(Stored records)

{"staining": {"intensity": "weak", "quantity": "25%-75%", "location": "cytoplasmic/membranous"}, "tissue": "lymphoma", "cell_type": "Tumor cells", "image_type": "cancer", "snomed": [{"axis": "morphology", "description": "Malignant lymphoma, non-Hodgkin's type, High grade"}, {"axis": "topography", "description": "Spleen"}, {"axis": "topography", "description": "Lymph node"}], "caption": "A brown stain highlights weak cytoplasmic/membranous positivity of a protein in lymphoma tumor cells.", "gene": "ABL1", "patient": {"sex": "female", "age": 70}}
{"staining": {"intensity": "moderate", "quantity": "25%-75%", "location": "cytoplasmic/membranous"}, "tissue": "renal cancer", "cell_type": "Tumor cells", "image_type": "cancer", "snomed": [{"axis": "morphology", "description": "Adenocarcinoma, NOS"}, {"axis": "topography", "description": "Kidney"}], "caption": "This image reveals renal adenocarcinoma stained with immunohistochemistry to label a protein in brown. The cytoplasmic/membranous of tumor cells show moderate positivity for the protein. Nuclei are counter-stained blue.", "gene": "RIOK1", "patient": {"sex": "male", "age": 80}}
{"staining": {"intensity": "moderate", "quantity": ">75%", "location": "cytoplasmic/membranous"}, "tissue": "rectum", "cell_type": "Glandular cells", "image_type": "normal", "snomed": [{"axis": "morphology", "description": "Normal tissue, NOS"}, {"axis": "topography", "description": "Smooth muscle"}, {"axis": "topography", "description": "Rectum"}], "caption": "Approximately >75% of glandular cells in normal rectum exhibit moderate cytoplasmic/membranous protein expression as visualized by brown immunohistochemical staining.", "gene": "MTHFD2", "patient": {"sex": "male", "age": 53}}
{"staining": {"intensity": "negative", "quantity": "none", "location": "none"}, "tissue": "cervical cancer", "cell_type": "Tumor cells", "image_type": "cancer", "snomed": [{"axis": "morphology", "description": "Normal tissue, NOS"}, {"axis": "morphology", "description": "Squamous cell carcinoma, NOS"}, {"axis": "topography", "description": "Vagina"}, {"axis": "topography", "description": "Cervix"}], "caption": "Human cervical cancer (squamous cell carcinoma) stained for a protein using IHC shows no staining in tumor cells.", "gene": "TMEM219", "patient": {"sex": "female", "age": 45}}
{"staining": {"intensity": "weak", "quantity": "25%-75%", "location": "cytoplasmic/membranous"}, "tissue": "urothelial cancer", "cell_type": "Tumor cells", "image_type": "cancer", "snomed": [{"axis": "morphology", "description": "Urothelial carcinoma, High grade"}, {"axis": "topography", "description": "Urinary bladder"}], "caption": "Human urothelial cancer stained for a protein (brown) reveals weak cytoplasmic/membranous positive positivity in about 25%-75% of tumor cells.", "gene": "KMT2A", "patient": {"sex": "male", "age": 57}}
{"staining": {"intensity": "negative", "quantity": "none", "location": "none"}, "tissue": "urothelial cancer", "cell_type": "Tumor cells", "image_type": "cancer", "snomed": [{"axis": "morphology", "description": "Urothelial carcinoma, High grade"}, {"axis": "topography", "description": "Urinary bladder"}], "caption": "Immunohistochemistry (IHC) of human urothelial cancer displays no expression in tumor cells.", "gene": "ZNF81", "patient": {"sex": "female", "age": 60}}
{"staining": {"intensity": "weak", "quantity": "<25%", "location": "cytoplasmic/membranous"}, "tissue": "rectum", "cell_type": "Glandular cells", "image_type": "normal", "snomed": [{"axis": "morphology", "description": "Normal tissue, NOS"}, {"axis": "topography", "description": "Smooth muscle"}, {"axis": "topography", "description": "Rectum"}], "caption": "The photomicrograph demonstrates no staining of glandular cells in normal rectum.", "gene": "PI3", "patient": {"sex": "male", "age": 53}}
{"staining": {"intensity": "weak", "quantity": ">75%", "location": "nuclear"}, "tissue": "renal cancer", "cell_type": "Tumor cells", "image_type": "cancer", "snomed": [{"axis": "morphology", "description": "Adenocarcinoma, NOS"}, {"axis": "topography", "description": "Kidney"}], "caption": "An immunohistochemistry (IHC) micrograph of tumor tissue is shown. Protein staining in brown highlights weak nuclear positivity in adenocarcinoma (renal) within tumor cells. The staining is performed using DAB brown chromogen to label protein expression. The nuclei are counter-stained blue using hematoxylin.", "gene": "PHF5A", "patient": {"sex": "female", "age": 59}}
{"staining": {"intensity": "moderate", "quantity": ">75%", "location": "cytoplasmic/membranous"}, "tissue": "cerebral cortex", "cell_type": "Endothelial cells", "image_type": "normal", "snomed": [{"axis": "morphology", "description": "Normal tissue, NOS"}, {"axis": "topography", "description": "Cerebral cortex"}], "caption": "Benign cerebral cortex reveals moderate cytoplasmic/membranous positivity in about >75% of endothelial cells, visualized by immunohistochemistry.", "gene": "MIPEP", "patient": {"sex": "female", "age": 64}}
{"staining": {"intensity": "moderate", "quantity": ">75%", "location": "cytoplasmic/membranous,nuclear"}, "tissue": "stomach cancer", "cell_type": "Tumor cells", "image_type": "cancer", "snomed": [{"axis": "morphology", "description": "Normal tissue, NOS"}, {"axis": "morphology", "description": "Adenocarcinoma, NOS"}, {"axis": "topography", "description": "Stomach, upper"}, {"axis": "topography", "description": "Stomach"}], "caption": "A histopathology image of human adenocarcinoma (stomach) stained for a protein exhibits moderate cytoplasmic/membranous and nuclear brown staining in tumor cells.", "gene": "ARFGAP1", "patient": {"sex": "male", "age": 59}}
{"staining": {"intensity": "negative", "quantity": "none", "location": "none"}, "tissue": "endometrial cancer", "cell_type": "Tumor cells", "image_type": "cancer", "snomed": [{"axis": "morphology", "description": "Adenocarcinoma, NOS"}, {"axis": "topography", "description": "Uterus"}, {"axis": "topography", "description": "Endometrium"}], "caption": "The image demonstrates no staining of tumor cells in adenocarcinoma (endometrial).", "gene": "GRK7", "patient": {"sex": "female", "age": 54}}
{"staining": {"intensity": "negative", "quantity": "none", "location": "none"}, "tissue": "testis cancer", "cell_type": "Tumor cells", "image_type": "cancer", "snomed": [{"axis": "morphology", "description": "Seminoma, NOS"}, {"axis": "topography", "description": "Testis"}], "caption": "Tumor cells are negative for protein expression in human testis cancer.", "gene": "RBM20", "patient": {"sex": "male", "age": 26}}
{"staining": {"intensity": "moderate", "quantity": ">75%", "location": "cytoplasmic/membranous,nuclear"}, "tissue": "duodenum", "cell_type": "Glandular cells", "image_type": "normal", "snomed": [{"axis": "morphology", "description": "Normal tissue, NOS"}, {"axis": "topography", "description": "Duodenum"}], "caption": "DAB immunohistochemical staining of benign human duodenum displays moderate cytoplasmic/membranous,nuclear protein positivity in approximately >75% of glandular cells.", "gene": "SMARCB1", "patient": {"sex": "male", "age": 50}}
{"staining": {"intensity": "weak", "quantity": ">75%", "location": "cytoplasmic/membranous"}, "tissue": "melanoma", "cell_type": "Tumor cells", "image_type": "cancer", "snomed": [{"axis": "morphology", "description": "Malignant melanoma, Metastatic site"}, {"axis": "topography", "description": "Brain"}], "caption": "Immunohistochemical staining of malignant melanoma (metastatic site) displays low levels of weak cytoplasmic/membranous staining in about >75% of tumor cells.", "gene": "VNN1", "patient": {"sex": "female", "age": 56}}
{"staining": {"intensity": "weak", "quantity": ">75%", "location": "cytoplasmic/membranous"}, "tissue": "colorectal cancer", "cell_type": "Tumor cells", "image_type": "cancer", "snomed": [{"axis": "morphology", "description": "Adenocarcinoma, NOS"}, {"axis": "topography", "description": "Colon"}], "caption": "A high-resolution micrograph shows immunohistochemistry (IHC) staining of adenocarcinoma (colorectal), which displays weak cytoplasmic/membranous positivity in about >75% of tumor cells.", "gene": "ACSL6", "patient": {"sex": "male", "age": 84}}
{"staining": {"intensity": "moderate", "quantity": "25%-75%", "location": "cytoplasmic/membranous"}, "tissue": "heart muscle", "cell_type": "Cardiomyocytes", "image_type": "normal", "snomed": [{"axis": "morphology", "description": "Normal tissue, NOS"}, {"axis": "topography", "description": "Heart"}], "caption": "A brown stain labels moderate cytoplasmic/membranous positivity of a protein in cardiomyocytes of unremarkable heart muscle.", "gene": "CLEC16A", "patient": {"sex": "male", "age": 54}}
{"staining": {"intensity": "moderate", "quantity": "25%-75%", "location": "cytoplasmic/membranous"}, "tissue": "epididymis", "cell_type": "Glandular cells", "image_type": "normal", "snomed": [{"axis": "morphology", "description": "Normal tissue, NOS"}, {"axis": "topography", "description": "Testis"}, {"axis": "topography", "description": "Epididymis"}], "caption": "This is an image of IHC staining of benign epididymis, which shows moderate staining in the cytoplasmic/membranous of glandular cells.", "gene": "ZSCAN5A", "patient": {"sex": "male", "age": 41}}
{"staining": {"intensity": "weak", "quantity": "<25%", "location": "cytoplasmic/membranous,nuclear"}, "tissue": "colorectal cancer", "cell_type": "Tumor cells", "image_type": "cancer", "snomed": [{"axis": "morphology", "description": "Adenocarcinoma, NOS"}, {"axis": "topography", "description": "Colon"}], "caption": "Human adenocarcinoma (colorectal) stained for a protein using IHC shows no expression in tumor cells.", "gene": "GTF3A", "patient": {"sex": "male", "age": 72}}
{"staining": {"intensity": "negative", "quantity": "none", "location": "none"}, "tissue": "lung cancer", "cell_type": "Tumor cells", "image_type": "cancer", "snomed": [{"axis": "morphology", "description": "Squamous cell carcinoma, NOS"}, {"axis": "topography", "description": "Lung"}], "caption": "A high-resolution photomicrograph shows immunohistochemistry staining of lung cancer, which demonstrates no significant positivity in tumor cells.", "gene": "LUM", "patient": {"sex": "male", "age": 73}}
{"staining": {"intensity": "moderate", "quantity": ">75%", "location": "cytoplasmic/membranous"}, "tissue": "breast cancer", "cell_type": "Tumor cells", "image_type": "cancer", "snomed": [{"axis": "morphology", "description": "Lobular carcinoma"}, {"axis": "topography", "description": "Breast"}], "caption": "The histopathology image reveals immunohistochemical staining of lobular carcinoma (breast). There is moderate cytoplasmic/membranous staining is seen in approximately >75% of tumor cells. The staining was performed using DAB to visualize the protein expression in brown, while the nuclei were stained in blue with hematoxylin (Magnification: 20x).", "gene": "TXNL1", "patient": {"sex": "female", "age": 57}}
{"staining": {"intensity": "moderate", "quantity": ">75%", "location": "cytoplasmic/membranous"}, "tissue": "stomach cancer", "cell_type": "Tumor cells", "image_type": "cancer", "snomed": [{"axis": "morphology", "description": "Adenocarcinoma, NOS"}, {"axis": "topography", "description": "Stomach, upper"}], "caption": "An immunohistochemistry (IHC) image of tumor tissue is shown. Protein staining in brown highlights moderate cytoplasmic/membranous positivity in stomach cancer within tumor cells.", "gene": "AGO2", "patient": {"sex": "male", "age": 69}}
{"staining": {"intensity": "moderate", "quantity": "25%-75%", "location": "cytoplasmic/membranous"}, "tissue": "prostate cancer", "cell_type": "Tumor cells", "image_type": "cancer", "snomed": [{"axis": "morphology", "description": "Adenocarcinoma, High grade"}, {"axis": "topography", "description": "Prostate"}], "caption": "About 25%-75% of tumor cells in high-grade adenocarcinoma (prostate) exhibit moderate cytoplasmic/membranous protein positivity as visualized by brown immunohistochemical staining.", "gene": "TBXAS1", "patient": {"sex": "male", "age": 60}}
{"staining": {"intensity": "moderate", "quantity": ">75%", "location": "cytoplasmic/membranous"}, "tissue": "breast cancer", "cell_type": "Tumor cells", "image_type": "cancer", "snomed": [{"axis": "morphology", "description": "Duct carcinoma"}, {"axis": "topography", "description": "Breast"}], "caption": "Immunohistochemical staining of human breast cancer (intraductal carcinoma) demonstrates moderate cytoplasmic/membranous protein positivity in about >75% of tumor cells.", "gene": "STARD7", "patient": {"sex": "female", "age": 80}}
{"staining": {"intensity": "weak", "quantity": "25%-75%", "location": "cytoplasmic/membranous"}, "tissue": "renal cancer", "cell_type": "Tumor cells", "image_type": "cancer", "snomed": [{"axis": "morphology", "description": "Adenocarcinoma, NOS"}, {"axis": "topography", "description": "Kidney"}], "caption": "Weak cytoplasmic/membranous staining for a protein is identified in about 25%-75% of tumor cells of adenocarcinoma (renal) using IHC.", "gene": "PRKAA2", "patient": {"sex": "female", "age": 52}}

## DESCRIPTION OF THE TASK
Where a line above holds the string "resolution", copy that line.

## WRITTEN ANSWER
{"staining": {"intensity": "weak", "quantity": ">75%", "location": "cytoplasmic/membranous"}, "tissue": "colorectal cancer", "cell_type": "Tumor cells", "image_type": "cancer", "snomed": [{"axis": "morphology", "description": "Adenocarcinoma, NOS"}, {"axis": "topography", "description": "Colon"}], "caption": "A high-resolution micrograph shows immunohistochemistry (IHC) staining of adenocarcinoma (colorectal), which displays weak cytoplasmic/membranous positivity in about >75% of tumor cells.", "gene": "ACSL6", "patient": {"sex": "male", "age": 84}}
{"staining": {"intensity": "negative", "quantity": "none", "location": "none"}, "tissue": "lung cancer", "cell_type": "Tumor cells", "image_type": "cancer", "snomed": [{"axis": "morphology", "description": "Squamous cell carcinoma, NOS"}, {"axis": "topography", "description": "Lung"}], "caption": "A high-resolution photomicrograph shows immunohistochemistry staining of lung cancer, which demonstrates no significant positivity in tumor cells.", "gene": "LUM", "patient": {"sex": "male", "age": 73}}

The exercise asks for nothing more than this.